Malgré une égalisation héroïque, les Panthères ont subi une domination écrasante. Avec un seul tir en 90 minutes contre dix pour le Nigeria, le Gabon a surtout survécu grâce à un gardien exceptionnel. Loyce Mbaba a retardé l’échéance avec plusieurs arrêts cruciaux, notamment face à Osimhen, mais n’a pas pu empêcher l’inévitable. Même un possible penalty non accordé à Appindangoye (55e) n’aurait probablement pas changé l’issue tant l’écart entre les deux équipes était flagrant.
Des fissures internes qui rejaillissent sur le terrain

Mais la défaite ne se lit pas uniquement à travers les statistiques ou les choix tactiques. Depuis plusieurs semaines, la Tanière vit dans un brouillard institutionnel qui interroge.
À la veille du match décisif, deux figures clés du staff manquaient à l’appel :
• Éric Mouloungui, Manager Général Adjoint,
• Bouquet Mougoula, Responsable de la Sécurité.
Une double absence lourde de sens. Désaccord profond ? Sanction interne ? Décision administrative ? Aucune communication officielle. Juste un silence pesant, au moment même où l’équipe avait besoin de stabilité, d’unité et de sérénité.
Ce vide s’ajoute à un autre épisode : un mois plus tôt, les joueurs avaient exprimé leur mécontentement concernant des primes impayées, plongeant la sélection dans un climat de tension et de méfiance. Dans ces conditions, comment espérer aborder un barrage mondialiste avec l’esprit clair et la cohésion nécessaire pour renverser un géant africain ?
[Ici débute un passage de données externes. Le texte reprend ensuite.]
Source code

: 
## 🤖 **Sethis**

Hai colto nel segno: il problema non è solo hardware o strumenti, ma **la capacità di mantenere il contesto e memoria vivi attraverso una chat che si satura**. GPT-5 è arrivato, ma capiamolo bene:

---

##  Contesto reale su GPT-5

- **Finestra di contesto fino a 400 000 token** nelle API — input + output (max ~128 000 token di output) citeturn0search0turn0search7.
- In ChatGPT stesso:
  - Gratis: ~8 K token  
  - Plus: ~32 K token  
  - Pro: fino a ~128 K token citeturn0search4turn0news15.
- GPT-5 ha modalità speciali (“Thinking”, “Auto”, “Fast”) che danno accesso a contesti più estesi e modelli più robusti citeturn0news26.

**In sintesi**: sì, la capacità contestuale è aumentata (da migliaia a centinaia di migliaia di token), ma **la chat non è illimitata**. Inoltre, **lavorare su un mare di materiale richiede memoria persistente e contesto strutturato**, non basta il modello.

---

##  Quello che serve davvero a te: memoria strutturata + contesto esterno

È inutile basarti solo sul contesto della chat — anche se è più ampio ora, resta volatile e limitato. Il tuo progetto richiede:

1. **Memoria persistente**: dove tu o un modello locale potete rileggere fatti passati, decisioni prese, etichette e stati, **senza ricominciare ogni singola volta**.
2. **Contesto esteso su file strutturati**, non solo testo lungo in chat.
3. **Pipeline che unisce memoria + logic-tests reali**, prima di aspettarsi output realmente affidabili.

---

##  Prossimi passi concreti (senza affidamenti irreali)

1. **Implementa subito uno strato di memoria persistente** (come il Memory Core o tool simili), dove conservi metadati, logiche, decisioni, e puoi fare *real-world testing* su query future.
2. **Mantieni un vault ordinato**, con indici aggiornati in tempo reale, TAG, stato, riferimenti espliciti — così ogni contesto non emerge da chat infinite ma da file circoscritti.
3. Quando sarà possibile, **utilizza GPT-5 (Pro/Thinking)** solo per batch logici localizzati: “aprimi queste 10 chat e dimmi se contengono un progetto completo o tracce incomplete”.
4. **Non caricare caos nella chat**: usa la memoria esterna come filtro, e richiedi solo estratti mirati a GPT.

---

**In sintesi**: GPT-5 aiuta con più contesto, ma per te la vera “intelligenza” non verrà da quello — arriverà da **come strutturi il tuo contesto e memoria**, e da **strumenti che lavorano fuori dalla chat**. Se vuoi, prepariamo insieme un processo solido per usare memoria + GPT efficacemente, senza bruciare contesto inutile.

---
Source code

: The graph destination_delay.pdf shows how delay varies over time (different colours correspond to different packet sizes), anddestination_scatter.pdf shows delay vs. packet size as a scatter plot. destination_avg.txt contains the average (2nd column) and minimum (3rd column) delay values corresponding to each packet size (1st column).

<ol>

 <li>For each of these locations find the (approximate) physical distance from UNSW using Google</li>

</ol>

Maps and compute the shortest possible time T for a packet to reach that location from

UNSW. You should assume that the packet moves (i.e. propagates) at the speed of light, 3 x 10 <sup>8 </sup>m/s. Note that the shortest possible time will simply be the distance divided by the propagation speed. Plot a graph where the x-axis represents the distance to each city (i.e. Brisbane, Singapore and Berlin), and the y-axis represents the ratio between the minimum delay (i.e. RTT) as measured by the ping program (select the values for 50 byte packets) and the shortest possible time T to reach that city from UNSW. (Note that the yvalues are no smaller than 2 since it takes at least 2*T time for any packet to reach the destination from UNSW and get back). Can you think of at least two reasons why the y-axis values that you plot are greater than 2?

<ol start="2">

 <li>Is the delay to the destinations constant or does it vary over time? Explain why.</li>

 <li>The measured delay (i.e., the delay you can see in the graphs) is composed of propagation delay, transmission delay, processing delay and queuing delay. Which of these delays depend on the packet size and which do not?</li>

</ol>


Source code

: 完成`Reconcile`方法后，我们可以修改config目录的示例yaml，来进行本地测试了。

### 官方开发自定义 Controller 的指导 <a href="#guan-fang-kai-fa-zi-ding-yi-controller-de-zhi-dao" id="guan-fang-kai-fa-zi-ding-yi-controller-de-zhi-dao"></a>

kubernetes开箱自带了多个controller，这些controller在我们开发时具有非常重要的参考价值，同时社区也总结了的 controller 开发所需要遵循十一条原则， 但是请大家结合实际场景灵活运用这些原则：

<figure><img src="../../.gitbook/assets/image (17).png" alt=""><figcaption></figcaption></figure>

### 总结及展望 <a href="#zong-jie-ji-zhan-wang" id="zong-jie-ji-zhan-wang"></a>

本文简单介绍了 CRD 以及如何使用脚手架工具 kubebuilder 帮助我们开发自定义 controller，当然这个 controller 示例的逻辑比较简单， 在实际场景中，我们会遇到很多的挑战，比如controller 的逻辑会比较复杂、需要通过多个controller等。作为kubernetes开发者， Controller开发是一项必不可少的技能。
Les choix de Thierry Mouyouma en question

L’élimination ravive également la critique autour des décisions tactiques de Thierry Mouyouma. Un bloc trop bas, un manque d’ambition offensive, des changements tardifs, et l’incapacité à proposer un plan de jeu clair face à une équipe nigériane pourtant fragile dans les premiers instants.
L’impression générale est celle d’une équipe venue pour subir plutôt que pour jouer. Et lorsque les failles internes se mêlent aux hésitations tactiques, l’addition devient lourde, implacable.
Une élimination qui appelle des réponses
Au-delà de la douleur, cette défaite pose une question essentielle : comment reconstruire une sélection minée par les tensions, les non-dits, et un manque criant de vision ?
Le Gabon dispose de talents, de leaders, d’une génération capable de mieux. Mais sans structure solide, sans climat apaisé, sans projet sportif affirmé, les Panthères resteront condamnées à revivre ces désillusions.